Где же ты, Орфей? (СИ), стр. 12

Еще я думала о том, что видят они. Представляют ли они картинки и ощущения, как делаем это мы. В конце концов, того, кто не может ничего вообразить, не должно поражать искусство, ведь это всегда контекст, разворачивающийся в сознании.

Виолончель отпустила пронзительную, протяжную ноту, и я почувствовала, что наступает осень, и сад уходит. Я тосковала по нему, пока умирали цветы.

И когда Тесей, наконец, отвел смычок, я поняла, что наступила зима. Раздался рев аплодисментов, показавшийся мне тошнотворным после музыки Тесея, но я нашла собственные ладони ударяющимися друг о друге в общем хоре. Мы были как доисторические животные, которых выбросило на берег, неразумные, хлопающие плавниками и очень удивленные.
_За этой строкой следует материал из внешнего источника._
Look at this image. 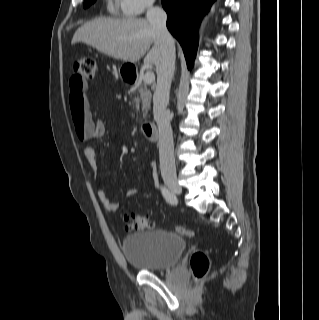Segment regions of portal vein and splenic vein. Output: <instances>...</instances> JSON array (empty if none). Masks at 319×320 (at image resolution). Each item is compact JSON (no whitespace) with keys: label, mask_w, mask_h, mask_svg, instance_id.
Wrapping results in <instances>:
<instances>
[{"label":"portal vein and splenic vein","mask_w":319,"mask_h":320,"mask_svg":"<svg viewBox=\"0 0 319 320\" xmlns=\"http://www.w3.org/2000/svg\"><path fill=\"white\" fill-rule=\"evenodd\" d=\"M154 80H155V75L153 72L148 71L145 73V75L143 77V81L145 84H151V83H153Z\"/></svg>","instance_id":"18ae733b"}]
</instances>
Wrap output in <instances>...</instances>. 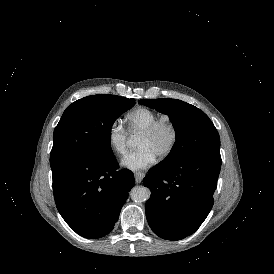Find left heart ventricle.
I'll list each match as a JSON object with an SVG mask.
<instances>
[{
  "label": "left heart ventricle",
  "mask_w": 274,
  "mask_h": 274,
  "mask_svg": "<svg viewBox=\"0 0 274 274\" xmlns=\"http://www.w3.org/2000/svg\"><path fill=\"white\" fill-rule=\"evenodd\" d=\"M170 133L167 129L159 130L151 137L139 135L136 147L149 149L158 158L169 146Z\"/></svg>",
  "instance_id": "obj_1"
}]
</instances>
Когда я обернулась к Одиссею, его не оказалось рядом.

Глава 3

Все изменилось, когда Тесей закончил играть. Его собственное лицо не выражало понимания того, что Тесей сделал, но власть свою он ощущал чудесно. Теперь никто больше не нырял с разбегу в купальню, милующиеся парочки разделились, и каждый смотрел в свою сторону. Если бы припозднившийся гость вошел в зал именно сейчас, он мог бы подумать, что Тесей испортил вечеринку, и всем стало вдруг неловко. Но это только потому, что бедняга гость не услышал музыки, которая звучала для всех остальных.

Мне казалось, что отдельные ноты все еще всплывали в моем разуме, и это не давало мне сосредоточиться ни на чем другом. Я поискала взглядом Одиссея, но безынициативно и безрезультатно. Пир стал казаться совершенно скучным по сравнению с тем, что вырывал движениями смычка из самой моей души Тесей. Было уже не так важно, что есть, и что пить, и где спать. Отрешенность и аскетизм, резко противоречившие духу начала вечера захватили многих, если не всех. Даже Медея отставила блюдо с фруктами. Она думала о чем-то своем.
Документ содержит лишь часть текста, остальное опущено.